A Clermont-Ferrand (Puy-de-Dôme) des chercheurs étudient les mécanismes biologiques de l’ours pour découvrir de nouvelles thérapies dans le domaine de la perte musculaire. Un programme d’étude international qui les conduit deux fois par an dans les forêts de Suède.
"L’ours est un formidable modèle pour l’homme" dit Etienne Lefai, chercheur à l’Unité de Nutrition Humaine de l’INRA et de l’Université de Clermont-Auvergne. Basé à Theix dans le Puy-de-Dôme, il s’interroge sur les mécanismes biologiques développés par les ours : "lors de son hibernation, il ne bouge plus, son rythme cardiaque chute à 10 pulsations par minutes, il devrait devenir obèse et subir une forte perte musculaire, or il n’en est rien". C’est tout l’inverse chez l’homme où l’inactivité et la fonte musculaire sont des maladies très contemporaines.
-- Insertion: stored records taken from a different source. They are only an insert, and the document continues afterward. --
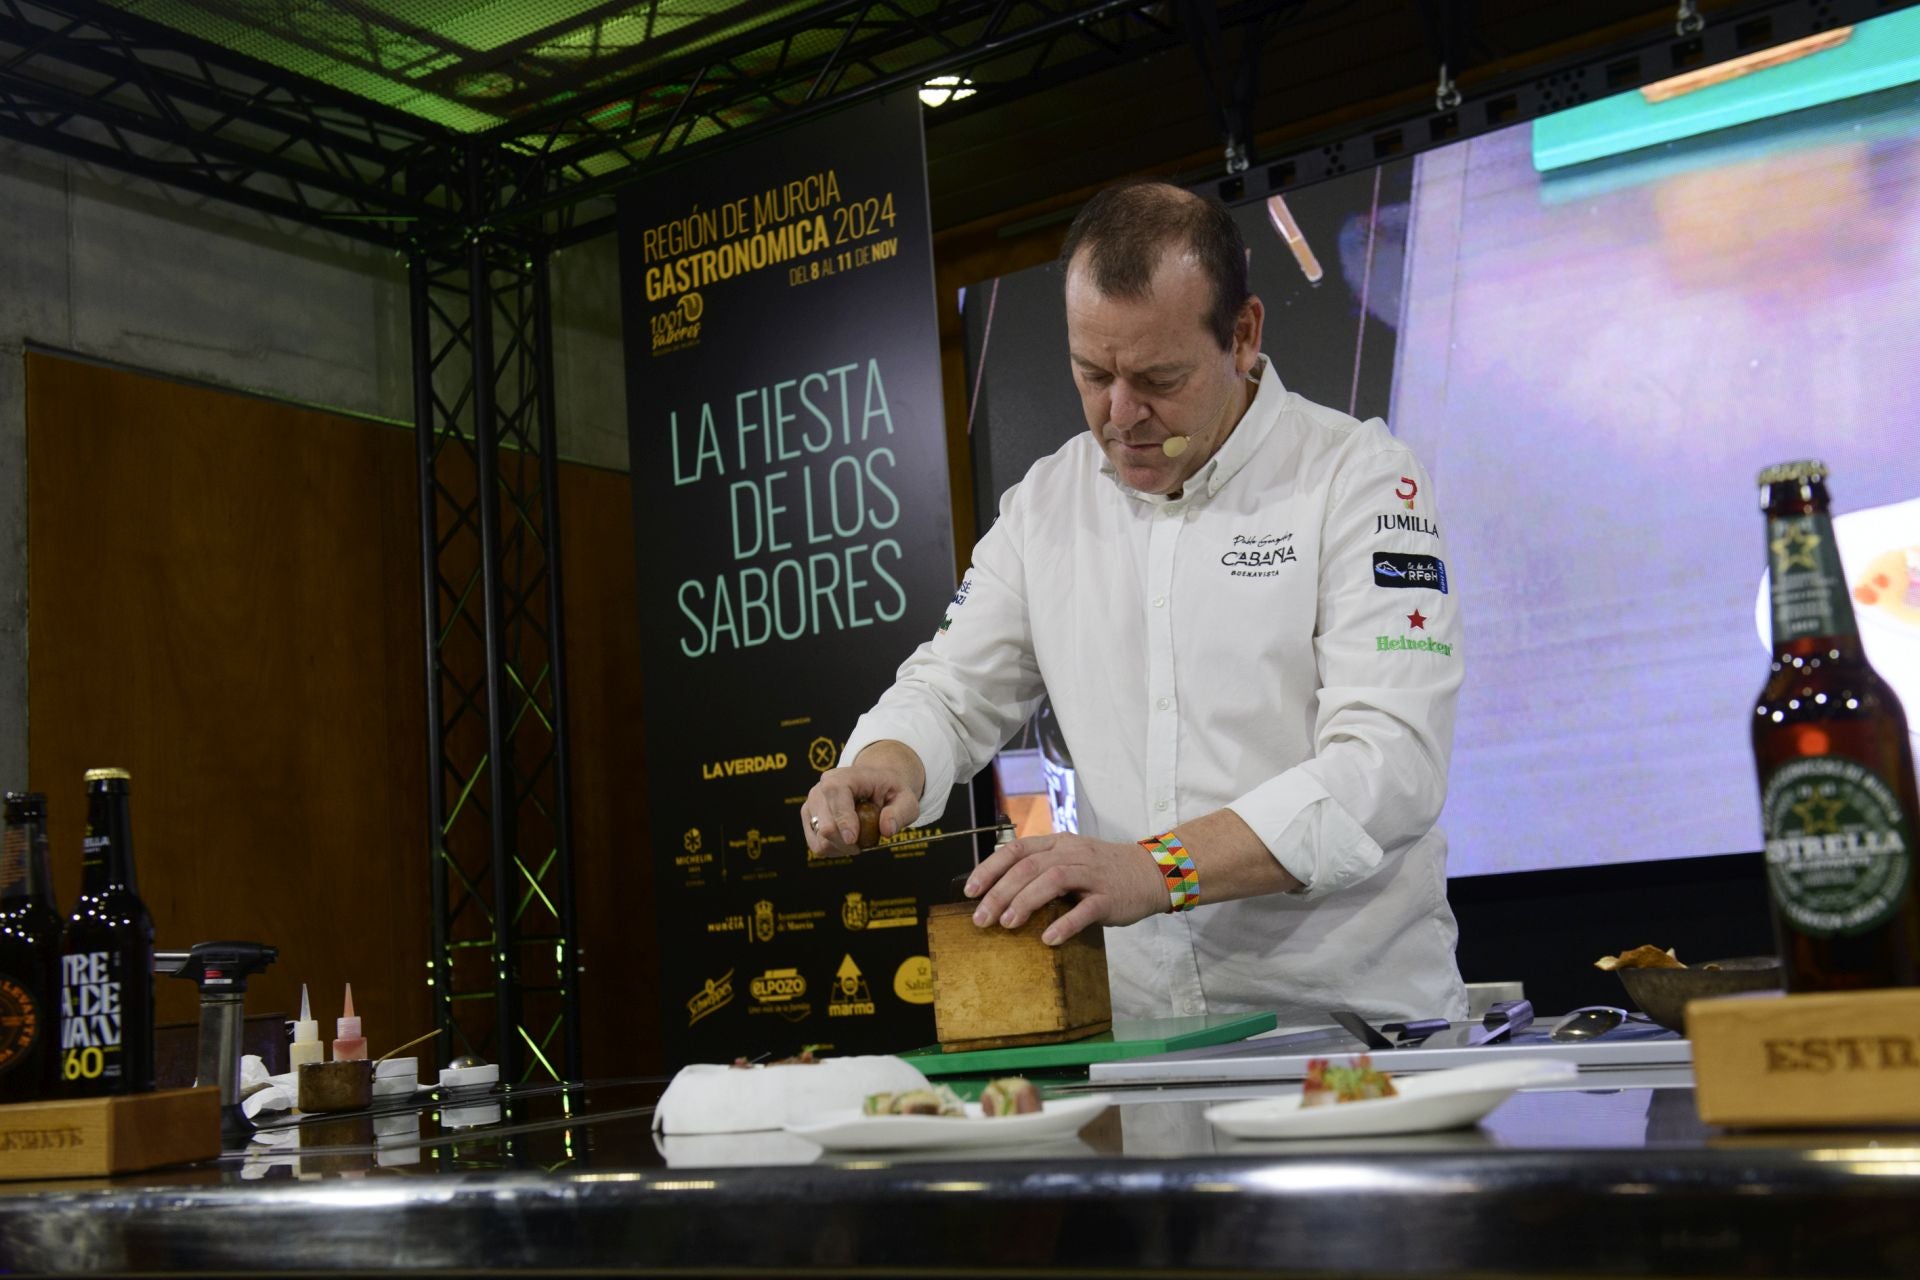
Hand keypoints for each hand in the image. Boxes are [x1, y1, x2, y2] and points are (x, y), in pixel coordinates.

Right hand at [802, 763, 919, 856]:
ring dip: (843, 848)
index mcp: (843, 777)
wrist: (874, 786)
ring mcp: (812, 805)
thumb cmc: (889, 791)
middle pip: (826, 827)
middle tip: (868, 840)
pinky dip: (835, 850)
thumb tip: (887, 829)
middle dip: (849, 842)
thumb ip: (900, 813)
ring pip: (821, 841)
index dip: (844, 821)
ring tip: (860, 838)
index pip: (836, 797)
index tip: (853, 840)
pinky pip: (818, 846)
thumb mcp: (905, 799)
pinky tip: (848, 840)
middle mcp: (821, 789)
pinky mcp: (809, 820)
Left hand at [963, 833, 1167, 944]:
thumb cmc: (1102, 871)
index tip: (970, 890)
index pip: (1016, 850)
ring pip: (1052, 881)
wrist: (1150, 873)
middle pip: (1028, 867)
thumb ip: (1040, 869)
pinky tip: (1048, 939)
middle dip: (1000, 893)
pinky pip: (1084, 909)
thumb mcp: (1070, 859)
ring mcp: (1092, 874)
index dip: (990, 868)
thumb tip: (1000, 892)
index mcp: (1057, 844)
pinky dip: (1064, 923)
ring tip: (1008, 924)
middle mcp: (1072, 853)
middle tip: (982, 918)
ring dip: (1025, 902)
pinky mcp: (1109, 897)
D’où l’idée de dépasser les modèles de recherche scientifique classique (l’observation en laboratoire sur des cobayes) en allant voir dans la nature ce qui peut être transposé.
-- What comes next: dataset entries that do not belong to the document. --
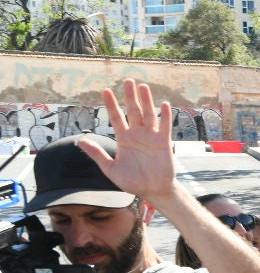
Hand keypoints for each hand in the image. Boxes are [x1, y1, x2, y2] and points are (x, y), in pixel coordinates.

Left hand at [89, 79, 177, 200]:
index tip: (105, 91)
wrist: (153, 191)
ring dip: (146, 101)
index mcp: (123, 139)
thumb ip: (97, 154)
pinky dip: (165, 116)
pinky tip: (164, 104)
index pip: (116, 117)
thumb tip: (80, 141)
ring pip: (148, 114)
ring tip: (143, 87)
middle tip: (128, 81)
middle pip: (133, 111)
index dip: (111, 104)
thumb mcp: (110, 169)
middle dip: (129, 96)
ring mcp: (151, 137)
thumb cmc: (132, 182)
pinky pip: (164, 126)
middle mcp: (137, 135)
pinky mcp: (163, 143)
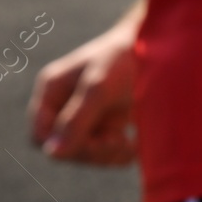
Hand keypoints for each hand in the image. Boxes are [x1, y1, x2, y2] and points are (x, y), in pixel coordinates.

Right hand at [29, 5, 141, 165]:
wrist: (162, 45)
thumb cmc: (125, 59)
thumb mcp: (99, 88)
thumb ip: (76, 120)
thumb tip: (51, 154)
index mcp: (53, 91)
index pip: (39, 136)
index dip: (62, 146)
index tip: (93, 142)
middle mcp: (66, 105)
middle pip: (63, 148)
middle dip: (89, 151)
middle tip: (117, 141)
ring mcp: (88, 115)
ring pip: (85, 154)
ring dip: (105, 155)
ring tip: (128, 143)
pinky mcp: (110, 123)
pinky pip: (105, 153)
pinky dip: (118, 155)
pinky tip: (134, 145)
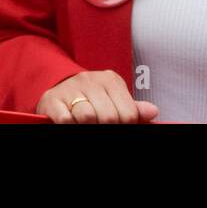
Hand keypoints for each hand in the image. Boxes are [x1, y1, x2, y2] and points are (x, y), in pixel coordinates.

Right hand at [36, 70, 159, 123]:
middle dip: (106, 127)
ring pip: (88, 117)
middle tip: (101, 126)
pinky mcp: (52, 99)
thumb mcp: (113, 99)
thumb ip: (132, 108)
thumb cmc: (92, 98)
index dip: (125, 125)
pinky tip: (72, 122)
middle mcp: (90, 80)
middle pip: (109, 117)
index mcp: (110, 80)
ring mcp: (70, 88)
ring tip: (86, 123)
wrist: (59, 87)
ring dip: (88, 126)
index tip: (118, 125)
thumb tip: (153, 112)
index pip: (128, 113)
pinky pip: (66, 120)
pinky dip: (70, 125)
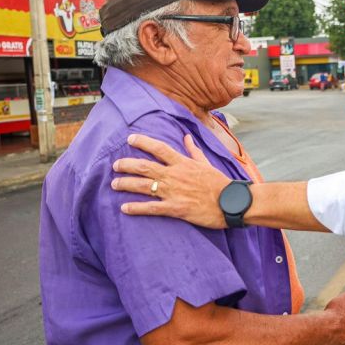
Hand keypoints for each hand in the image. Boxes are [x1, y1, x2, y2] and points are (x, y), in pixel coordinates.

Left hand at [112, 133, 229, 227]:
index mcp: (182, 162)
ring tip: (114, 184)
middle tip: (115, 165)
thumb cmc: (220, 183)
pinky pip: (151, 208)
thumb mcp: (206, 163)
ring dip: (126, 184)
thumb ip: (194, 150)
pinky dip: (136, 208)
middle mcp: (174, 175)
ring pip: (143, 186)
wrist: (231, 202)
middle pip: (144, 166)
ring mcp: (173, 192)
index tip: (130, 139)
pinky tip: (124, 208)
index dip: (142, 142)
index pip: (159, 148)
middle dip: (126, 165)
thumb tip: (187, 137)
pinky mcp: (175, 208)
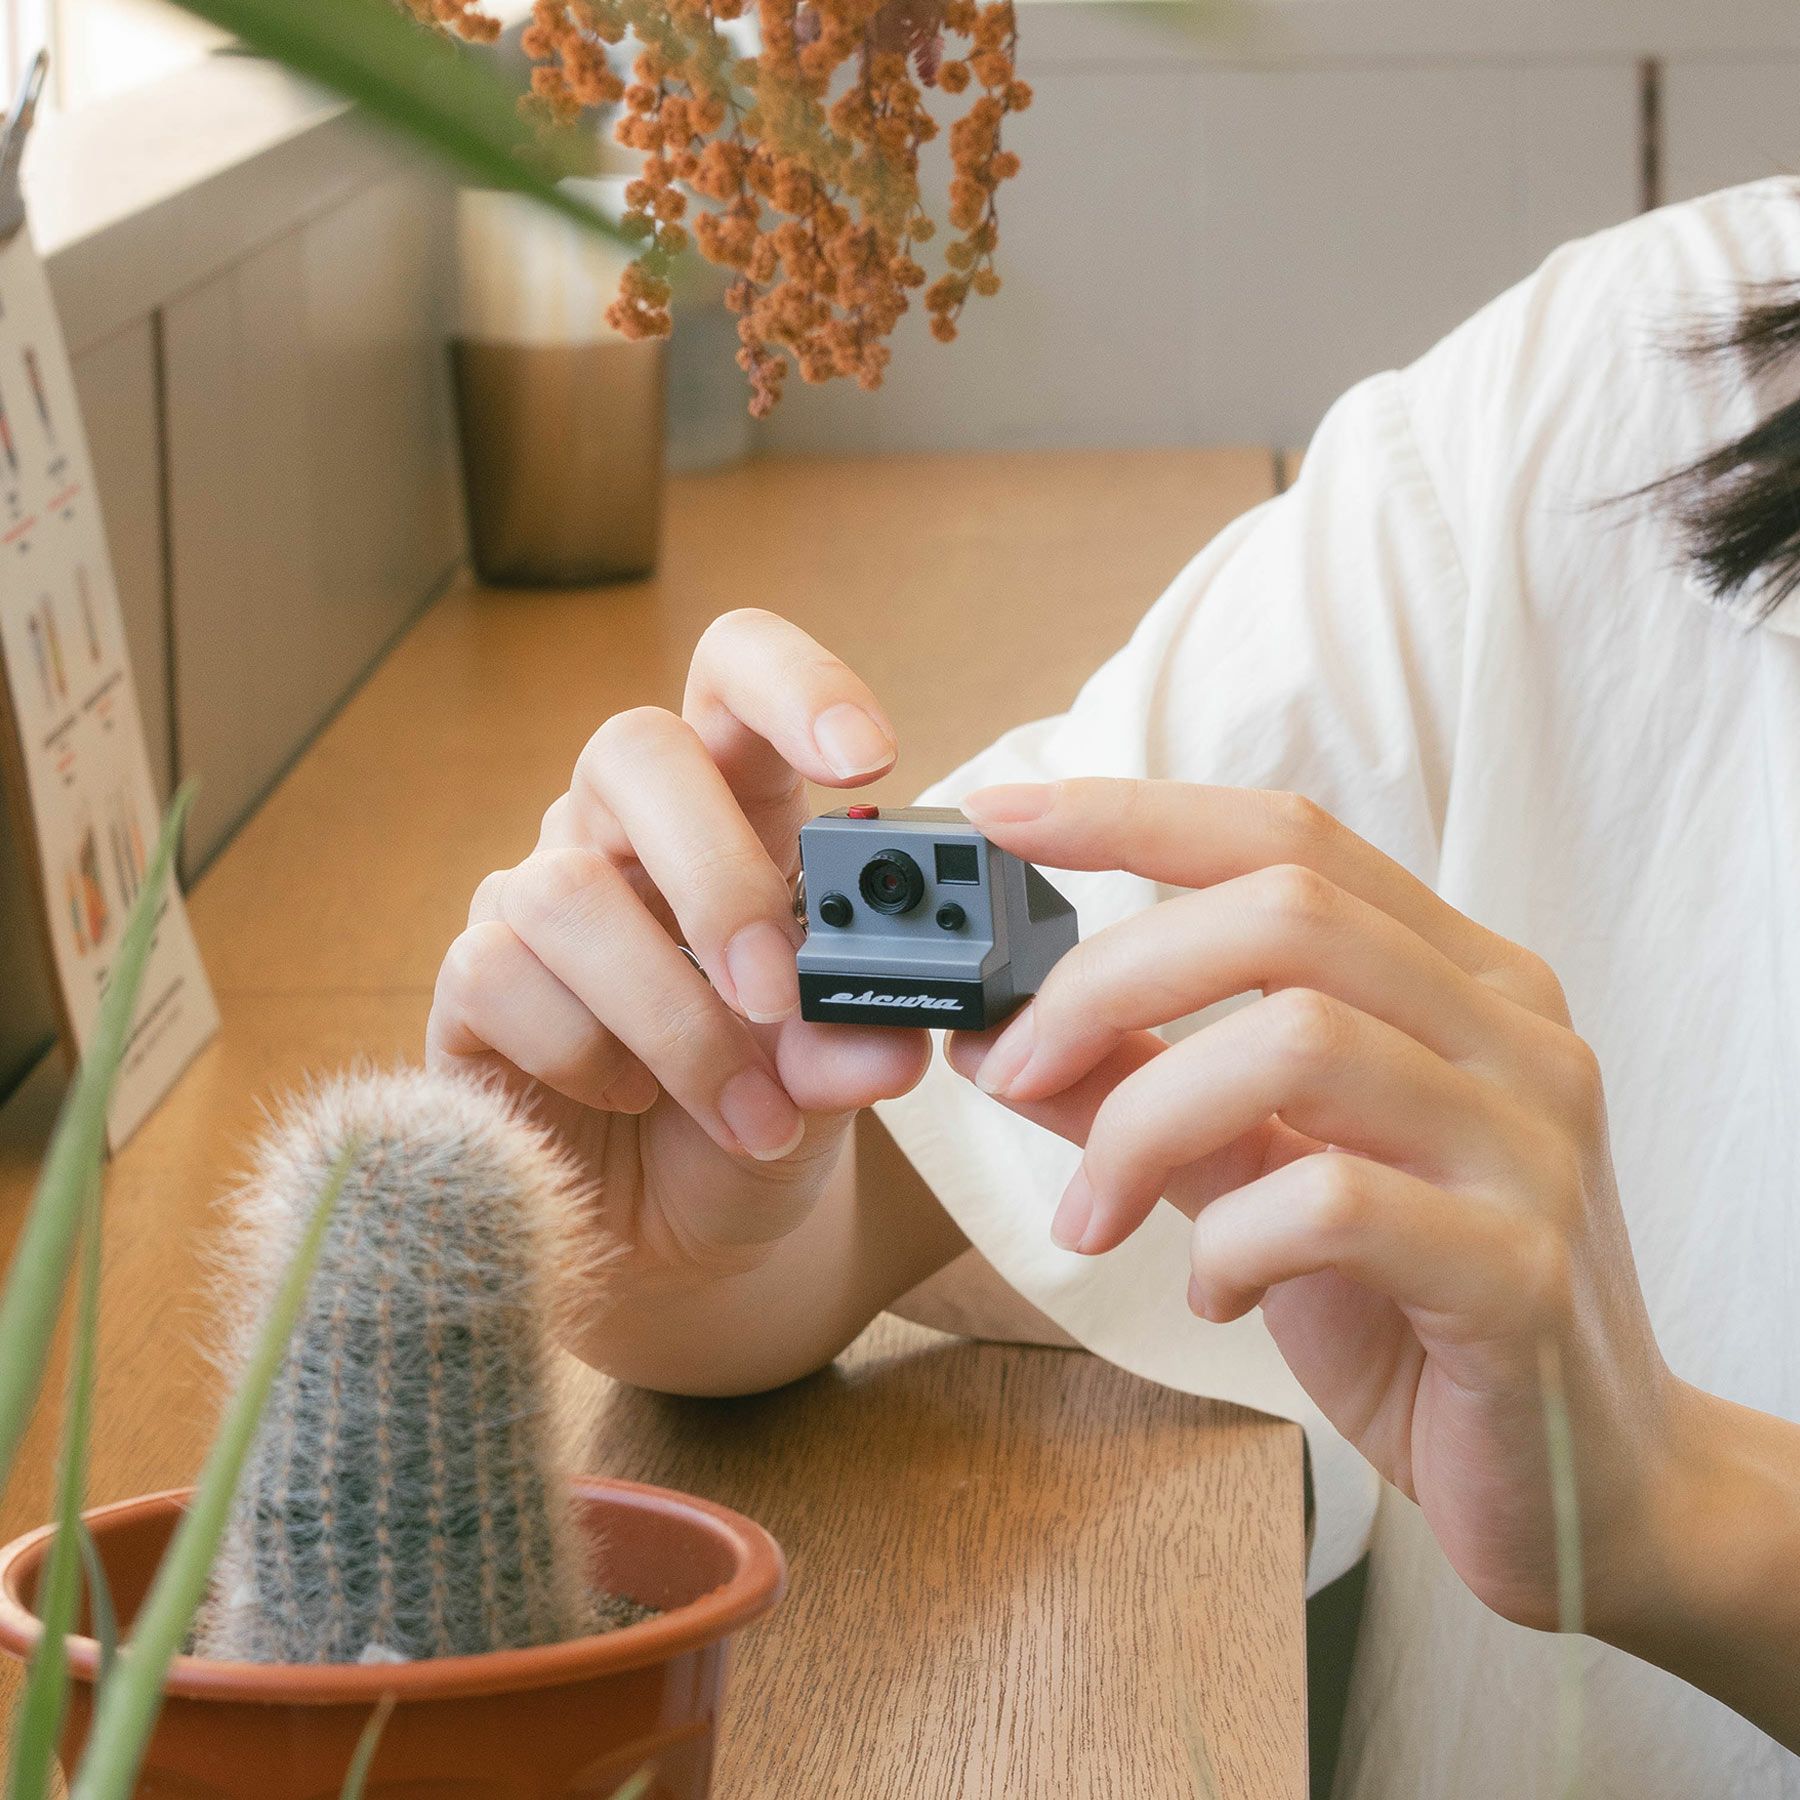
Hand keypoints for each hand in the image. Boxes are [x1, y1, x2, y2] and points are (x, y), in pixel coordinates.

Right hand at [426, 610, 931, 1291]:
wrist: (672, 1237)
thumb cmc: (755, 1120)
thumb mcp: (829, 1088)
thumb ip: (854, 1046)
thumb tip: (890, 1040)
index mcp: (736, 811)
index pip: (737, 675)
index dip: (796, 686)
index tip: (867, 758)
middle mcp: (628, 830)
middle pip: (634, 746)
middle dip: (718, 876)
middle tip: (777, 994)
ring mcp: (536, 897)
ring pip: (566, 888)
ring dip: (670, 1018)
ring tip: (744, 1115)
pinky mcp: (471, 982)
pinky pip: (498, 973)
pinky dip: (584, 1052)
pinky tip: (627, 1097)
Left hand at [948, 777, 1682, 1637]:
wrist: (1594, 1481)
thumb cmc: (1416, 1309)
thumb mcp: (1258, 1175)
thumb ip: (1142, 1094)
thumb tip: (997, 1039)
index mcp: (1458, 980)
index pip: (1291, 840)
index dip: (1137, 815)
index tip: (1006, 817)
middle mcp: (1510, 1032)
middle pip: (1284, 912)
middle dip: (1109, 976)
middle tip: (1015, 1063)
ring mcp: (1529, 1143)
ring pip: (1302, 1038)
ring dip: (1143, 1122)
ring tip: (1091, 1214)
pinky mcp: (1520, 1269)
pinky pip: (1334, 1203)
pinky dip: (1229, 1242)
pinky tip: (1216, 1292)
C’est le travail lancé en 2010 en Suède, l’ours devenant le sujet d’étude d’équipes réparties dans le monde entier et qui se partagent les thématiques des maladies cardiaques, de l’obésité, de l’ostéoporose ou de la fonte musculaire.
Concrètement les chercheurs clermontois et leurs collègues de Strasbourg ont découvert que le sérum de l’ours (le sang sans les cellules) appliqué sur des cellules humaines bloquait la dégradation des protéines, limitant la fonte musculaire. Il leur faut maintenant identifier les composants qui agissent avant de pouvoir passer à la phase médicale permettant de développer des stratégies de soin.
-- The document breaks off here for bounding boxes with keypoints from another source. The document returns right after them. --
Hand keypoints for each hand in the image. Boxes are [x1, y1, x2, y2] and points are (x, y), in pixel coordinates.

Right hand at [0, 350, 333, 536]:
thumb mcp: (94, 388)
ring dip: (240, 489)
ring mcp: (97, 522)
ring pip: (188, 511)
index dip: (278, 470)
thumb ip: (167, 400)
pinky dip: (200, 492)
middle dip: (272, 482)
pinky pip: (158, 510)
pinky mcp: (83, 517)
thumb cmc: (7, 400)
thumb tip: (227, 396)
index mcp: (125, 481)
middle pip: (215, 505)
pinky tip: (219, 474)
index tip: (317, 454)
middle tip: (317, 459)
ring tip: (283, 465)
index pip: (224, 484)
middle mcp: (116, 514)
Deux fois par an, en hiver et en été, ils passent une quinzaine de jours en Suède, à 400 kilomètres au nord de Stockholm. Une fois la bête capturée par les équipes locales, ils disposent de très peu de temps pour faire faire des prises de sang, des mesures et d’infimes prélèvements de muscles et de gras, sans jamais avoir le droit de toucher l’animal, un même individu ne pouvant être examiné que deux fois au cours de sa vie. "Une approche plus respectueuse de la condition animale, plus éthique où l’on recherche dans la nature les phénomènes qui existent déjà et fonctionnent" dit Etienne Lefai. "Les Suédois sont très stricts, on agit toujours sous le contrôle d’un comité d’éthique pas question d’attraper une femelle gestante" précise le chercheur strasbourgeois Fabrice Bertile.
Ainsi quand l’ours aura livré ses secrets de bonne santé (d’ici 5 ans peut-être), il pourra aider l’homme à lutter contre des maladies qui sont de plus en plus courantes.